UK’s dash for growth fails to deliver

As the UK teeters on the brink of a new recession, new research shows that since the financial crisis, the country has been poor at translating economic growth into opportunity and prosperity.


News that the UK economy was growing faster than expected ahead of the June 23 Brexit vote has given a slight boost to a government staring down the barrel of a new recession.

Figures from the Office for National Statistics showed that GDP grew 0.6 per cent in the second quarter of 2016, up from 0.4 per cent in the first quarter. The Markit purchasing managers’ index, a widely-used snapshot of business activity, slumped dramatically between June and July, suggesting that the economy is heading for a sharp downturn.

Even the anaemic growth so far this year is unlikely to be fully felt by the population. New research from the Boston Consulting Group shows that the UK is poor at converting economic growth into wellbeing for its population. The company’s Sustainable Economic Development Assessment measures wellbeing across a range of social and economic indicators, from wealth inequality and employment to environmental factors and the strength of civil society. The UK is noticeably worse than many developing countries, and than other Northern European economies.

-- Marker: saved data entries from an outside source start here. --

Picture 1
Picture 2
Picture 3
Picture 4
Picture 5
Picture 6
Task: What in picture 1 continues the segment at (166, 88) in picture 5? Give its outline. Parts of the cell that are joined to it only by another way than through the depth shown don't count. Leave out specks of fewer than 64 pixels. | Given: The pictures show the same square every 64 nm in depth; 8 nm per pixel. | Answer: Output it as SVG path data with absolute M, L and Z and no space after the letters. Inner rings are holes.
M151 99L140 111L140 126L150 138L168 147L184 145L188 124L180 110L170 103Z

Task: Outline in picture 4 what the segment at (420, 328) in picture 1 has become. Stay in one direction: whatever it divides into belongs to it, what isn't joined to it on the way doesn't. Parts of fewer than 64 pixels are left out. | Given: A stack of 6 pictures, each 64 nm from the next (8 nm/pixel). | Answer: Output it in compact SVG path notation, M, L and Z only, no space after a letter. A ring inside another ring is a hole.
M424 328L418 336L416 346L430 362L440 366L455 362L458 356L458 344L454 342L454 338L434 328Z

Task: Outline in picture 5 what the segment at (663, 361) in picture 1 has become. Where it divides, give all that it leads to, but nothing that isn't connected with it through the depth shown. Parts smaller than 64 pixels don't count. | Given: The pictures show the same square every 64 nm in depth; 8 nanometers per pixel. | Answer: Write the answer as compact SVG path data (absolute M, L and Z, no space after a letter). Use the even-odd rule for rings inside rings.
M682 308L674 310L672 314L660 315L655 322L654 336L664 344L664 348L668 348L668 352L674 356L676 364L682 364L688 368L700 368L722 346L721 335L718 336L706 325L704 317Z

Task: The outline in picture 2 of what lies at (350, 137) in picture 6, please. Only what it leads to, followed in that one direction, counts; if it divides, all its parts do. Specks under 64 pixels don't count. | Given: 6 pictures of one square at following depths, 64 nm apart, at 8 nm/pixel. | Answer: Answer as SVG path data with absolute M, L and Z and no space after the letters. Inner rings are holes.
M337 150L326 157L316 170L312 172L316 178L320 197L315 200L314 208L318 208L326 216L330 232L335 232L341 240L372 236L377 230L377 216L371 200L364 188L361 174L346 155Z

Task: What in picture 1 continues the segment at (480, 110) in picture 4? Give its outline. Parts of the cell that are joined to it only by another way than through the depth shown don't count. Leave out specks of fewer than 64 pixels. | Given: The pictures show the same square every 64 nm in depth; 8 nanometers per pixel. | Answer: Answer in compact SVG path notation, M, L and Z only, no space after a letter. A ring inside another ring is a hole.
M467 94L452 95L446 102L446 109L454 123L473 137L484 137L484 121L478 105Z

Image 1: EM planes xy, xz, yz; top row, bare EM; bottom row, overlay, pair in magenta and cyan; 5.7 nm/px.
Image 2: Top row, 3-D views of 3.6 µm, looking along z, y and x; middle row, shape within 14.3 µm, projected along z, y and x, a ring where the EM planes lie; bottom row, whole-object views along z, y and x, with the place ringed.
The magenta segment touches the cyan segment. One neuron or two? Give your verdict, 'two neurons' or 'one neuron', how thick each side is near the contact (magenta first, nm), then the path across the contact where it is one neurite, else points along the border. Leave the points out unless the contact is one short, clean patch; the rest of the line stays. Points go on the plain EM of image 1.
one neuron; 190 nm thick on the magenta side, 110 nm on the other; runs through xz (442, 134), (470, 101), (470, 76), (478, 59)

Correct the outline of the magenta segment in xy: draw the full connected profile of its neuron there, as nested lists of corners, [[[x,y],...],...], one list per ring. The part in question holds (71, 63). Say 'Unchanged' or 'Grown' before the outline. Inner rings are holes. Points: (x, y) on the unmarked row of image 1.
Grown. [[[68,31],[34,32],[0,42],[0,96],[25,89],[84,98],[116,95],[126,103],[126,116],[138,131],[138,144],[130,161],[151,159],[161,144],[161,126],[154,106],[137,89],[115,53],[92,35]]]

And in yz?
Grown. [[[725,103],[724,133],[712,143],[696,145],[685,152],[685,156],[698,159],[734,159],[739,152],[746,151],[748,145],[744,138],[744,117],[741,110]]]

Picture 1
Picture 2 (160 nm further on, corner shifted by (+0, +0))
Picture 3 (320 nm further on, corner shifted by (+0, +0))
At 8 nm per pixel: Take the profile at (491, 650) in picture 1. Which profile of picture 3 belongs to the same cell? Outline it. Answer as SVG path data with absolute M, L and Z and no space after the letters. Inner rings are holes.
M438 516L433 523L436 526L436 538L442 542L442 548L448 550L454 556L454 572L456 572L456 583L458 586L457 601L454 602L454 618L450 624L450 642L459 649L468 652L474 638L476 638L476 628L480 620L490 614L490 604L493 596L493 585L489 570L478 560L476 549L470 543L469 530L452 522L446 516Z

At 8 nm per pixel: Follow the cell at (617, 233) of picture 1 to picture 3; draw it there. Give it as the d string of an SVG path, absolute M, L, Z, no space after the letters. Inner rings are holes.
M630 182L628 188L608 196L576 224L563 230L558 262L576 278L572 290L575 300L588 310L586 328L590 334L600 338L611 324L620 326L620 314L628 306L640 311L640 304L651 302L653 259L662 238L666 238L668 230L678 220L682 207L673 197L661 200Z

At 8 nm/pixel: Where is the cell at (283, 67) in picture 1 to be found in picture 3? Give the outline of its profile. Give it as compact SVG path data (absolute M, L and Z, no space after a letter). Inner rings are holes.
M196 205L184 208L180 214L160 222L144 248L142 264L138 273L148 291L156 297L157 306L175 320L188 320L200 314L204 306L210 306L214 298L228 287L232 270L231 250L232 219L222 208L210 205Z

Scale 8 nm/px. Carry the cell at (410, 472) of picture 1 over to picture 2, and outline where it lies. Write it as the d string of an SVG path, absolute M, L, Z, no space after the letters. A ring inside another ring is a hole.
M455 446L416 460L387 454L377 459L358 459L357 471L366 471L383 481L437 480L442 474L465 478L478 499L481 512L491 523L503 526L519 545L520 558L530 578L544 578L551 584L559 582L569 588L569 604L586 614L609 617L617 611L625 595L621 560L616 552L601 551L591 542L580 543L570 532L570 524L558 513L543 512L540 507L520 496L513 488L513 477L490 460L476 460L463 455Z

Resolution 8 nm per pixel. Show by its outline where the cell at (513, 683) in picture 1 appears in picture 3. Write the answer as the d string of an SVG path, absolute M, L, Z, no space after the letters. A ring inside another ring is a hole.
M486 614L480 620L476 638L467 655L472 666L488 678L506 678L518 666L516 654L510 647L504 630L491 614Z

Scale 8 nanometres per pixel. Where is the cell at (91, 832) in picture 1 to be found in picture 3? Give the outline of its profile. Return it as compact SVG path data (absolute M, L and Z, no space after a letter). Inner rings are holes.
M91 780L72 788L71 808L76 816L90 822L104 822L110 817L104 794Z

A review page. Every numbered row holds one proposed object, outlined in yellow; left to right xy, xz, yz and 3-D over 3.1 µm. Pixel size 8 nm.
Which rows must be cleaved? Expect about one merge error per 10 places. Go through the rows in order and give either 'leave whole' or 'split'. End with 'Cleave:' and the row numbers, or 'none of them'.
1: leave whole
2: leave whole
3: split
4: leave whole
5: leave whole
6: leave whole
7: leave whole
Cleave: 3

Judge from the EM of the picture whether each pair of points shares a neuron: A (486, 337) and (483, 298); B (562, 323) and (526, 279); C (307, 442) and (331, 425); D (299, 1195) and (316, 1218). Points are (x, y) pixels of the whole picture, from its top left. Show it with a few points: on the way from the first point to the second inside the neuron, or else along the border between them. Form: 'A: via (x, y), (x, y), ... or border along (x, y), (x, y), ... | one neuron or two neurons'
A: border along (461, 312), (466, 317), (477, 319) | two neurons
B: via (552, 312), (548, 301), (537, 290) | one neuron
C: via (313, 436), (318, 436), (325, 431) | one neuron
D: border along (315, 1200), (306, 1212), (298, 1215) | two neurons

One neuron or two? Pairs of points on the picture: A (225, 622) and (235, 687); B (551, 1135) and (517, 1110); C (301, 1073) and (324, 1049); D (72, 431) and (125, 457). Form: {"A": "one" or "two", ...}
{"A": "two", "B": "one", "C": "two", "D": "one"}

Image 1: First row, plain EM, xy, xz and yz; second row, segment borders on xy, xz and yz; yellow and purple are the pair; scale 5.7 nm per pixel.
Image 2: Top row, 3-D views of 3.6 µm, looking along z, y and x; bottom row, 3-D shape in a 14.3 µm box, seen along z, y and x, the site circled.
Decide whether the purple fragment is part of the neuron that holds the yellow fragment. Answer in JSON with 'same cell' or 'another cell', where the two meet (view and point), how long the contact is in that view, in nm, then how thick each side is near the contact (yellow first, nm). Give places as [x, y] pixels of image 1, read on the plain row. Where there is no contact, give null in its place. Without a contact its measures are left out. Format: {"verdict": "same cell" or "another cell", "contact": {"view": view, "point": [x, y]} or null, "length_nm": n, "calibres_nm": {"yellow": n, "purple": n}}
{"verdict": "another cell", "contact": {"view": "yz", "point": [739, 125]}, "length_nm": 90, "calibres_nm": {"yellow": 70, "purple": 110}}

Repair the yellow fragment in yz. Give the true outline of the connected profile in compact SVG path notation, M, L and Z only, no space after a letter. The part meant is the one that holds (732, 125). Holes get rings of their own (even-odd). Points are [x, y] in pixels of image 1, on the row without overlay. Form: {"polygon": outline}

The UK is noticeably worse than many developing countries, and than other Northern European economies

“Germany is an example of a Western country – a slow growth-type country – that has still been able to turn the growth it does have into improved wellbeing for its population. You compare that to the United Kingdom, which does not do a good job of that,” says Douglas Beal, one of the authors of the report.

The findings reflect a grim backdrop for working people in the UK. The Trades Union Congress, using data from the OECD, says that between 2007 and 2015, real wages in the UK fell by 10.4 per cent. Within the OECD group of industrialised nations, only Greece – still in the grip of a crippling financial crisis – suffered as badly. On average, wages across the 29 countries rose by 6.7 per cent. In France, wages grew 10.5 per cent in real terms; in Germany, they rose by 13.9 per cent.

Chart showing UK wages have fallen more than 10 percent since 2007

The 2016 NatCen British Social Attitudes survey shows that, after converging in the 20th century, a gulf has opened up between older and younger workers – employment rates in the under-40s are now stuck at around 65 per cent; amongst under-25s, the figure is far lower.

Employment on the whole is up, but the social attitudes survey, along with banks of other research reports, show that the shape of that employment has changed. 35 per cent of people surveyed said that they did not have a ‘stable’ job, and 4.5 million people are now self-employed. NatCen notes that: “while employment did not fall proportionately in the years after the 2008 financial crisis, many of the new jobs created… tended to be part-time or self-employed.”

Moving into self-employment, it says, could represent a positive choice – or it could be out of necessity, and in general the self-employed earn less, have fewer in-work benefits and find it harder to access pensions. For those out of work, deep cuts to services have led to falling living standards over the past six years of austerity.

These figures have implications for the economy as a whole, as consumer sectors are a major component of the country’s GDP. Politically, they show that years of chasing growth have not created broad-based prosperity, meaning that the May government may need to drastically rethink its economic models.

As BCG’s Beal says: “It’s important that governments, as they think about policy, as they think about decisions, use a broader measure of inputs.”